[Stored records]
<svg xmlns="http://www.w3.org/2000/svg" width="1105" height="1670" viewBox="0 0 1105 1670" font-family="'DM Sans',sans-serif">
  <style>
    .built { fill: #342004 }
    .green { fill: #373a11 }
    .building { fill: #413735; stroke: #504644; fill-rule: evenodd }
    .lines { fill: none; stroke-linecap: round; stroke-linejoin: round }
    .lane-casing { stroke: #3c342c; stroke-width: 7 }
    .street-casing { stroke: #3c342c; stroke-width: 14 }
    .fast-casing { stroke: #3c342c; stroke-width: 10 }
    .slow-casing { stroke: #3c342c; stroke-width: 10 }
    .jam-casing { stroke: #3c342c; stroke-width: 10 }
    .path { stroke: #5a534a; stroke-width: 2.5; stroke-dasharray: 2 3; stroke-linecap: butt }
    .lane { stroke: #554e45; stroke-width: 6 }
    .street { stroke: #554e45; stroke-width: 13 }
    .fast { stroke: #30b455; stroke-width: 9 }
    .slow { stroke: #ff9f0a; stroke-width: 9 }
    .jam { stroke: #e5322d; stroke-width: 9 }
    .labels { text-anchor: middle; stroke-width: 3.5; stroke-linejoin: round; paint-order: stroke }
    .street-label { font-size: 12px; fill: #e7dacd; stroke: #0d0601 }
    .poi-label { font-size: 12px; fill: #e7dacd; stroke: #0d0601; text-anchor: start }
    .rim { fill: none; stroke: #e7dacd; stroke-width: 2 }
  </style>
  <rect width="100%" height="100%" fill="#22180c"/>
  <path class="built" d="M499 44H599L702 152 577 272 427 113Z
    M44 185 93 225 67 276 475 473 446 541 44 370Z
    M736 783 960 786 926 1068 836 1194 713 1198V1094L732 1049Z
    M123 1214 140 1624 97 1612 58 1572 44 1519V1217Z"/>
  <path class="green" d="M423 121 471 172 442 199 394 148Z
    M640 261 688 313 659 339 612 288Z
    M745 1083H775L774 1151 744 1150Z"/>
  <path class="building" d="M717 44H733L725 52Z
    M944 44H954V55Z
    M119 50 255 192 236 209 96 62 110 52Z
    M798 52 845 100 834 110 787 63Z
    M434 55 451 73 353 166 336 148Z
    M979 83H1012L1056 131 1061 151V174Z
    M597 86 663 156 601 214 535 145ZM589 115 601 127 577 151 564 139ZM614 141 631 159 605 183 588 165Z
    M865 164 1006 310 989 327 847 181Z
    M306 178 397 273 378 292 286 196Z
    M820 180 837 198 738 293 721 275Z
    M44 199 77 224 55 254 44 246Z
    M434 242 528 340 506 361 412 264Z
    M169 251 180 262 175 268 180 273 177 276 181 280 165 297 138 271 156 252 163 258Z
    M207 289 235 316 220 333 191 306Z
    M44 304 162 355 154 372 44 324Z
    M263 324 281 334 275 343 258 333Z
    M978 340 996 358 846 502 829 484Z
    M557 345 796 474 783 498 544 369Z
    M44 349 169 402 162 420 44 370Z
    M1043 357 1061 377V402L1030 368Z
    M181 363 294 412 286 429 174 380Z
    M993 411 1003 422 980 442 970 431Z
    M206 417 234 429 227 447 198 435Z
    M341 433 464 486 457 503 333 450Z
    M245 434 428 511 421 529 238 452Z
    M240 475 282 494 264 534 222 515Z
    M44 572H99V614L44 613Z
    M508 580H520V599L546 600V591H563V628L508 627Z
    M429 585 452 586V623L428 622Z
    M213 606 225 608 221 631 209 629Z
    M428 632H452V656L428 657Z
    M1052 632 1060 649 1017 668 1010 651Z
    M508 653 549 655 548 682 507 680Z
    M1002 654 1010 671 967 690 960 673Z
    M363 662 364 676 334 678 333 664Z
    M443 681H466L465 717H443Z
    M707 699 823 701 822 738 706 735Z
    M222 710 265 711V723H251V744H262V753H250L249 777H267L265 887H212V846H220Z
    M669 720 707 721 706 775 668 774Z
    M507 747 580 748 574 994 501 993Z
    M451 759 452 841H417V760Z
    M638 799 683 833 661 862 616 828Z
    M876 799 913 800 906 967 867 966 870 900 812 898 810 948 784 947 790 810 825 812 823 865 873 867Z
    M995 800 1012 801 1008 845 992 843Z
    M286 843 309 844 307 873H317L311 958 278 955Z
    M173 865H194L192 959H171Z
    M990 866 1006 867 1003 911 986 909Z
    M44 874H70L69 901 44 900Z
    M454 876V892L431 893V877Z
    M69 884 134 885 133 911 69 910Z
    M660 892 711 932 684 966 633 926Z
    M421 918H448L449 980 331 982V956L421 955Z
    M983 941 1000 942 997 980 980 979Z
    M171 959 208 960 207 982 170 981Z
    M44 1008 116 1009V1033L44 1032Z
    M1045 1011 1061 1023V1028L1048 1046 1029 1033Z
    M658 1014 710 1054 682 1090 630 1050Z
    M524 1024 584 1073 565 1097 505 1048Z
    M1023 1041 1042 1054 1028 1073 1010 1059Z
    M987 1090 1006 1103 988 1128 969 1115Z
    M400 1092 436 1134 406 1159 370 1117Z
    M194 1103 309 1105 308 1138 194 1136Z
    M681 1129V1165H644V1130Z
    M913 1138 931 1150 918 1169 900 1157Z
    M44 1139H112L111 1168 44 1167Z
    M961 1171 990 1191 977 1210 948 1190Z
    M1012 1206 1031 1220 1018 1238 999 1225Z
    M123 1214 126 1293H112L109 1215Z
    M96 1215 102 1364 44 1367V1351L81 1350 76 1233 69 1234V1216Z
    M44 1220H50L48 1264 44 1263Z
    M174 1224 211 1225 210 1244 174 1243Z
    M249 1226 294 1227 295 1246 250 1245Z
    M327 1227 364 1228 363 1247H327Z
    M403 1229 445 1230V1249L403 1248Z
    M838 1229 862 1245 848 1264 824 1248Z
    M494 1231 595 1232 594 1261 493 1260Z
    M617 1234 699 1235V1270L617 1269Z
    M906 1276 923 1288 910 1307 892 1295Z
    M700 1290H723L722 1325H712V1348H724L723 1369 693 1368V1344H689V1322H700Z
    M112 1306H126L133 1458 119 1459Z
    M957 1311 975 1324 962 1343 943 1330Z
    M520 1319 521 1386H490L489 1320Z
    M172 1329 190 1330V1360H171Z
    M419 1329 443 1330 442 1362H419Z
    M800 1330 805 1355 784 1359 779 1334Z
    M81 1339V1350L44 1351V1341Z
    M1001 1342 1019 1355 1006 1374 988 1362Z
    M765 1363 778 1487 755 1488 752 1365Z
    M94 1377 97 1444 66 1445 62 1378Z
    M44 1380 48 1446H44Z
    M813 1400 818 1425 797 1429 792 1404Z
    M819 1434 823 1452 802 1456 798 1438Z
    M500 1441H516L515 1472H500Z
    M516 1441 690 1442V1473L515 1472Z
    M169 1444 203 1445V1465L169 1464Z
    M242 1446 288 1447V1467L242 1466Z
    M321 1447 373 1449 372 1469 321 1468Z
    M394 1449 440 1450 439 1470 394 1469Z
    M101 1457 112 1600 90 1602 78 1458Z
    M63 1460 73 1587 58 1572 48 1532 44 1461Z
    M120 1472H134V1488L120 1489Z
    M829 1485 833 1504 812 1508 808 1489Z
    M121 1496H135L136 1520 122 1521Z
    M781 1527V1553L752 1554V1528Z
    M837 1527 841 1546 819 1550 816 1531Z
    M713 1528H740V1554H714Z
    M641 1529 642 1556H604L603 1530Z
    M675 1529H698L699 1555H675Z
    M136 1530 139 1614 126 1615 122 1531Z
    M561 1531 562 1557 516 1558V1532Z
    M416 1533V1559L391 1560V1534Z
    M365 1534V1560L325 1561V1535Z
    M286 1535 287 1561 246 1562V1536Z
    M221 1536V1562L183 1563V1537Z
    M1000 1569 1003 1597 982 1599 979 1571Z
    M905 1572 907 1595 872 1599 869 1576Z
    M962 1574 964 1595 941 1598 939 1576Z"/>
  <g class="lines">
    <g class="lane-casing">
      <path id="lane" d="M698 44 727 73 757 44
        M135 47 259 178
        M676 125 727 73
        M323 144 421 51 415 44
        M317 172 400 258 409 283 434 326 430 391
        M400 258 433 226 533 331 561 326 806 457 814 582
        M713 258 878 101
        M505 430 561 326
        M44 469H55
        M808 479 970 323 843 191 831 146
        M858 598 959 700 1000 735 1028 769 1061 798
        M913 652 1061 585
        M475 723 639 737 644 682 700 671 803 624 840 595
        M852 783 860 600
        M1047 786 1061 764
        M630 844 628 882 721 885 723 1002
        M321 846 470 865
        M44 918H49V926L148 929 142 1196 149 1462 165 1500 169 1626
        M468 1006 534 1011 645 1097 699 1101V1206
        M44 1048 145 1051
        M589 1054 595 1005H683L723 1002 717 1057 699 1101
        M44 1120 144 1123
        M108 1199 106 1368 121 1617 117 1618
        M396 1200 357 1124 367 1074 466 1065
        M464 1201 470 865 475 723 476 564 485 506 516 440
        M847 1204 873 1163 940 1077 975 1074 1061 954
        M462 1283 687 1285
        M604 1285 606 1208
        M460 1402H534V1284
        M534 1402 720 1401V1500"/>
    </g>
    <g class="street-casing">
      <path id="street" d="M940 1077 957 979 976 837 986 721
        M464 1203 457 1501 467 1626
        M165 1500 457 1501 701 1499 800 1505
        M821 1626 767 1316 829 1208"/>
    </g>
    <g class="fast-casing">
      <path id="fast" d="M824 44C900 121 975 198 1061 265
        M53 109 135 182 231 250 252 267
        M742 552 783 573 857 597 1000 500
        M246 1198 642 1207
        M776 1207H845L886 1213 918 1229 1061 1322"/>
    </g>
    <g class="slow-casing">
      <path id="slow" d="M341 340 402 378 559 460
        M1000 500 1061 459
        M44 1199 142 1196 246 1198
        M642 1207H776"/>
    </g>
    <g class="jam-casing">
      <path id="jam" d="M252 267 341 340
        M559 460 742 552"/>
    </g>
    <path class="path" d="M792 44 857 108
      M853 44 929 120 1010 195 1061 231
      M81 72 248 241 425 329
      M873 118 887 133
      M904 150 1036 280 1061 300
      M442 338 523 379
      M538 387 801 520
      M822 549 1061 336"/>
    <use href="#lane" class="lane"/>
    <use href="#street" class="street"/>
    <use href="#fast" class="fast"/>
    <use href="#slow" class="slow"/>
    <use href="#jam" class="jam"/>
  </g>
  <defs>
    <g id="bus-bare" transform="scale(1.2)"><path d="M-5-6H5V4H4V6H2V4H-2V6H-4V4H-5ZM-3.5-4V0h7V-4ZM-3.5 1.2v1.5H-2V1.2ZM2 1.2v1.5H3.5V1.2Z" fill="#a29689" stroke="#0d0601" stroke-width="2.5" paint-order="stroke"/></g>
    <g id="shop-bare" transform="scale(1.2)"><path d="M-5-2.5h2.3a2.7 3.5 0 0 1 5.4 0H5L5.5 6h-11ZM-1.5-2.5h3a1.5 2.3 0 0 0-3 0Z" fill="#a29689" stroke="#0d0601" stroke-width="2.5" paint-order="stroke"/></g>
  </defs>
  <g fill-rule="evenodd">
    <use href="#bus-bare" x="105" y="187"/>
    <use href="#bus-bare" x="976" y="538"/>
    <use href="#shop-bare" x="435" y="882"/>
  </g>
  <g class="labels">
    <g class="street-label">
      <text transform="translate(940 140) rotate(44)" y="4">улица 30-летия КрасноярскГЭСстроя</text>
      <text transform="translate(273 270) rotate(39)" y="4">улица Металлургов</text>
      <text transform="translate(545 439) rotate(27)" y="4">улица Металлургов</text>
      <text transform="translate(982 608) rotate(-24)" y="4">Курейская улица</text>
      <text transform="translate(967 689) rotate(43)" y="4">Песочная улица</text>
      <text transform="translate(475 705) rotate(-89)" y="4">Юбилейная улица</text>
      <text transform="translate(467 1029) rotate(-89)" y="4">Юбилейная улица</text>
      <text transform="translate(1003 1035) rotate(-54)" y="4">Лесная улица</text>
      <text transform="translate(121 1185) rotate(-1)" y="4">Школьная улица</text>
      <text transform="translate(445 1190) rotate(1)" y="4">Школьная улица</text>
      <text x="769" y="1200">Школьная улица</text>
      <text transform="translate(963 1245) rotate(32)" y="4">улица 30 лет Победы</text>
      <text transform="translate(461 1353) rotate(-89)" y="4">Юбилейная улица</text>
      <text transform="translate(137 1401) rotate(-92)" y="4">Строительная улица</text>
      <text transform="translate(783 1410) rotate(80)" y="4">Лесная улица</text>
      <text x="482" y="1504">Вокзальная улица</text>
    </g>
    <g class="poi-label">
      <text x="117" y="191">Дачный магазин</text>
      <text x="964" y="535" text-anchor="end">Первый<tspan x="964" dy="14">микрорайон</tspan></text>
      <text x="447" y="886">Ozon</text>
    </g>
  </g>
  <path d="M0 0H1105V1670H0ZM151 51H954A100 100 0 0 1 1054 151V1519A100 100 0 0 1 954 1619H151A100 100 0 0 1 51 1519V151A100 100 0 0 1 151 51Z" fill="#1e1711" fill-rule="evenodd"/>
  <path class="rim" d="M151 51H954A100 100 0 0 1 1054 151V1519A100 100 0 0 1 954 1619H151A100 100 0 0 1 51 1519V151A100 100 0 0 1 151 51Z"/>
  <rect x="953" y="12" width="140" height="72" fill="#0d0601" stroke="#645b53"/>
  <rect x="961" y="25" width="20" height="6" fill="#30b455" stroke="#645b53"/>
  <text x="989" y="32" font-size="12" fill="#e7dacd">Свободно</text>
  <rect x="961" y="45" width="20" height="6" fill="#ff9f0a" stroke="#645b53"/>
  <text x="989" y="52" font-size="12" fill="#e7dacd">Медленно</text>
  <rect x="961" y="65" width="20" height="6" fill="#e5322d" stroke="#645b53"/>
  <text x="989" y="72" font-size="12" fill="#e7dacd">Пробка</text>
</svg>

Task requirements: What lines in the data above contain the word "Лесная"? Show them all.

Result below:
      <text transform="translate(1003 1035) rotate(-54)" y="4">Лесная улица</text>
      <text transform="translate(783 1410) rotate(80)" y="4">Лесная улица</text>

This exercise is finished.